Investment firms, wealth managers, and private bankers who provide financial services to approximately 70,000 UK-based individuals with non-dom status are on high alert for the historic tax overhaul. The Labour government believes it can raise an extra 5 billion pounds a year by tackling domestic tax avoidance, but assessing how much more could be raised by changing tax perks on offshore trusts is more challenging.

"It is not possible to directly measure how much foreign income non-doms using the remittance basis have, and therefore what the potential tax base is," the independent Institute for Fiscal Studies (IFS) said in a March report. Britain has around 37,000 non-doms who opt to be taxed on a remittance basis, meaning UK taxes are not charged on their foreign income or capital gains unless they are remitted to the UK. According to the IFS, these individuals collectively paid about 6 billion pounds in UK income tax, National Insurance contributions, and capital gains tax in 2020–21.

Threats by the wealthy to quit unfriendly tax regimes are not new, and some wealth advisers believe London's status as a culturally diverse city with world-class schools will ultimately persuade the well-heeled to stay. However, Haidar prioritizes shielding his family wealth for future generations over the inconvenience of moving to another country.

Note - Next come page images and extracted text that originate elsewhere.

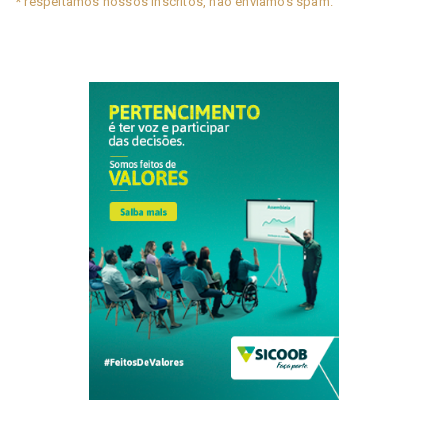
* respeitamos nossos inscritos, não enviamos spam.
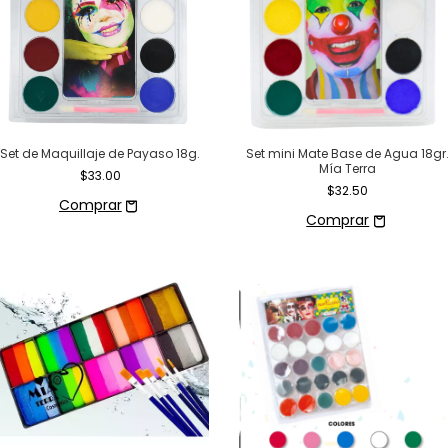
Set de Maquillaje de Payaso 18g.
Set mini Mate Base de Agua 18gr
Mía Terra
$33.00
$32.50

Britain is likely to lose nearly one in six of its U.S. dollar millionaires by 2028, according to the UBS Global Wealth Report for 2024. The report cites the high base number of super-rich in the UK, the implications of the Russia-Ukraine war, and the lesser effect of Britain's decision to abolish its non-dom tax perks as reasons for the sharp fall. UBS forecasts the number of dollar millionaires in Britain will decline by 17% to around 2.5 million by 2028, while the number is expected to rise by 16% in the United States and France, by 14% in Germany, by 12% in Spain, and by 9% in Italy.

In its March report, the IFS noted "only limited evidence on how non-doms would respond to higher taxes."

Proposals to tighten taxation loopholes for the wealthy come as UK financial regulators intensify efforts to make Britain more attractive to global companies and investors. Last week, the Financial Conduct Authority unveiled a revamp of corporate listing rules aimed at enticing owners of promising private firms to go public on the London Stock Exchange.

Despite these efforts, Haidar has shelved plans to list his financial services firm Optasia in Britain and is exploring alternative listing venues in countries with more favorable tax regimes. "If those already here are now looking to leave, how can you even begin to attract new ones when the new system is set to be even more punitive?" he questioned.

David Lesperance, managing director of tax adviser Lesperance & Associates, warned that the government should not underestimate the ease and speed at which wealthy families could leave the UK, noting that countries like Dubai and Singapore are actively seeking to attract them. Several of his clients are considering relocation to up to 17 alternative tax jurisdictions, including Ireland, Malta, and Portugal.